The Case of the Secret Compartment in the plain-text file


Hidden data somewhere in a big opaque file? Nobody would be surprised.

But hiding in a very short plain-text file? It sounds impossible until you use Amazon’s AWS tools:

% echo hello > hello
% aws s3 cp hello s3://indiecomp-test/hello > out
% cat out 
upload: ./hello to s3://indiecomp-test/hello

Seems all very straightforward, right? The trouble was, this line never matched my regular expression looking for “upload:” at the beginning of the line. After hair pulling, “od” to the rescue:

% od -c out
0000000 C o m p l e t e d   6   B y t e
0000020 s / 6   B y t e s   ( 5   B y t
0000040 e s / s )   w i t h   1   f i l
0000060 e ( s )   r e m a i n i n g \r u
0000100 p l o a d :   . / h e l l o   t
0000120 o   s 3 : / / i n d i e c o m p
0000140 - t e s t / h e l l o 
0000160                           \n
0000176

What? My file started with “upload:” not with “Completed 6 Bytes”  … until we keep reading and we come across \r — which apparently, on my terminal, puts the cursor back at the beginning of the line, and “upload” overwrites what was there before.
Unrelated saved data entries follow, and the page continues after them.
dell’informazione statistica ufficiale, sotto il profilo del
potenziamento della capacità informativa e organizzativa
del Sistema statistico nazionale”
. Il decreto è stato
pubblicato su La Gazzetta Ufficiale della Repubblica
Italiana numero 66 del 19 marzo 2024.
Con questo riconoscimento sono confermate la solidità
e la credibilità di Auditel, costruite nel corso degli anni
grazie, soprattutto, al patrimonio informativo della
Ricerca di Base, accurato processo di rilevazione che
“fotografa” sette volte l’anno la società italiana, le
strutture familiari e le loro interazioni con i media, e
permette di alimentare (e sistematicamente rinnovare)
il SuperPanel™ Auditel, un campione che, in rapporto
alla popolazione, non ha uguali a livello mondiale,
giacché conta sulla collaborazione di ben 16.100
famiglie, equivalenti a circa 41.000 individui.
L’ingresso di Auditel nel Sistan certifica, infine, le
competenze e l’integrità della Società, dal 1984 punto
In all the years of using command-line tools, I have never seen anything like this. Can somebody explain to me how this is a good idea? You know, dear Amazon programmers, there are accepted ways of emitting progress messages. This is not one of them, as any shell programmer will tell you who just wasted some otherwise perfectly fine time on this nonsense.